I remember bringing her home from the hospital and wondering. Not even knowing what to wonder, but wondering nonetheless - a wandering wondering. Just a few days after we started our life together - her body outside of mine, I kept having the feeling of wanting to fling the bundle away. The bundle of this thing that must be schlepped! I can still feel how wrong and foreign it seemed that I had to carry this bundle around always. And this feeling in direct conflict with my commitment to wearing her in a baby sling as much as possible and providing nurturing contact.
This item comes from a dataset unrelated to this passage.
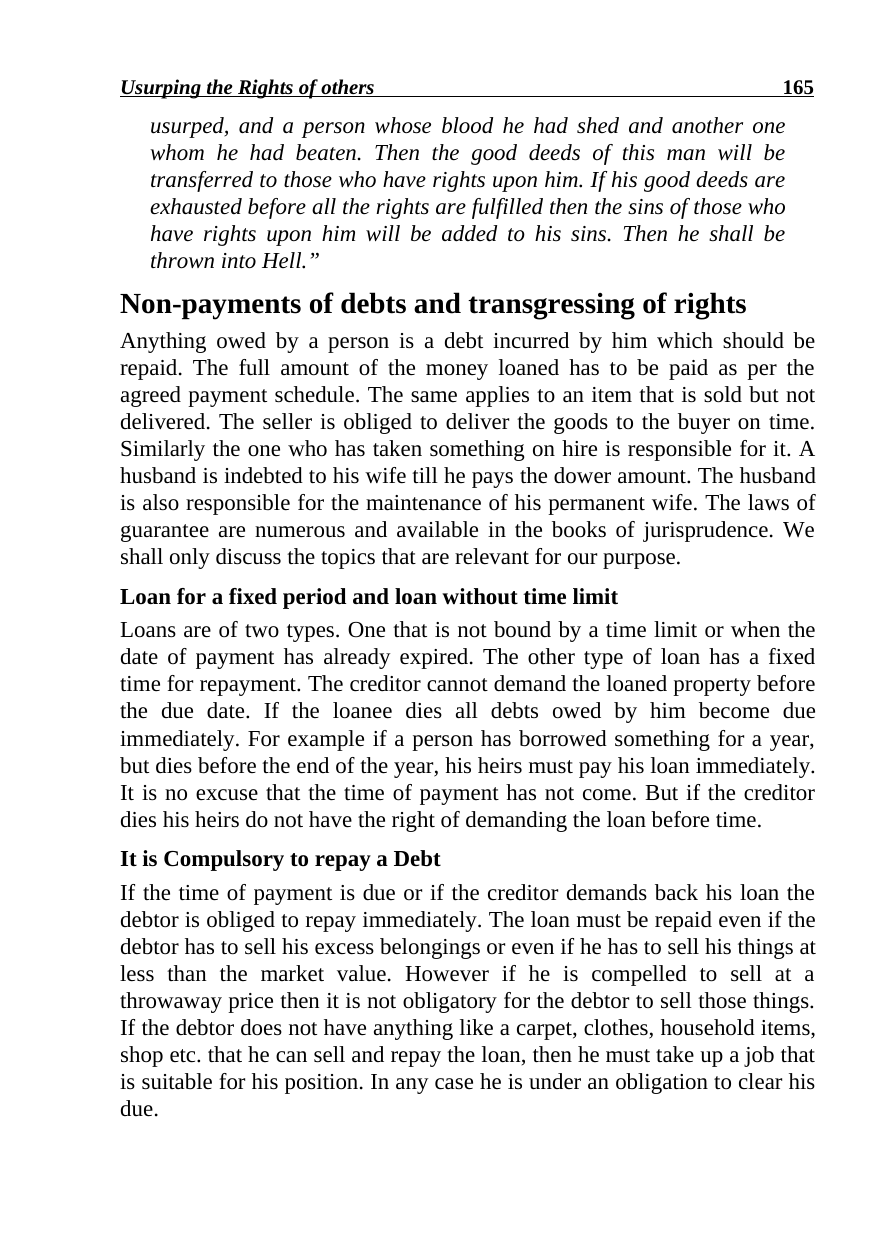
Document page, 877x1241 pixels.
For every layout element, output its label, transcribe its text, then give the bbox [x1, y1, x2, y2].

It was an experience like many rights of passage for a female in my world. Dangling, bouncing, breasts that arise from wonderful, flat, secure flesh - feel so odd loosed upon our bodies and yet feel wrong snugged up in undergarments. A flow of menses let loose to stain our surroundings, to stain our clothing and leave a delta of bloody debris in our sacred space and yet to wear that peculiar object, the sanitary napkin, held in place by the odd belt with tortuous hardware - that also felt so wrong. My body becoming two bodies with such a strong, physical connection now cleaved by the departure of my girl. I know that it is the right thing to happen; it just feels so wrong.

Perhaps this is just my experience in this miraculous physical world. I have always felt as if it was all just a little to strange to trust completely and feel at one with. All of the extras. All of the extras that I have lined my nest(s) with. And now I have no fledgling in my nest and I am Raven of the Empty Nest. This is the only way I know to name the role at this time. How could I have missed out on having an inkling of what this would be like. I am so ill prepared. I look at other people whose children have flown and wonder how they can seem so happy and carefree. Childbirth was understandable and so reassuring to have that role of Mother thrust upon me with the bundle. But this me, this Raven of the Empty Nest - I don't know who she is...YET.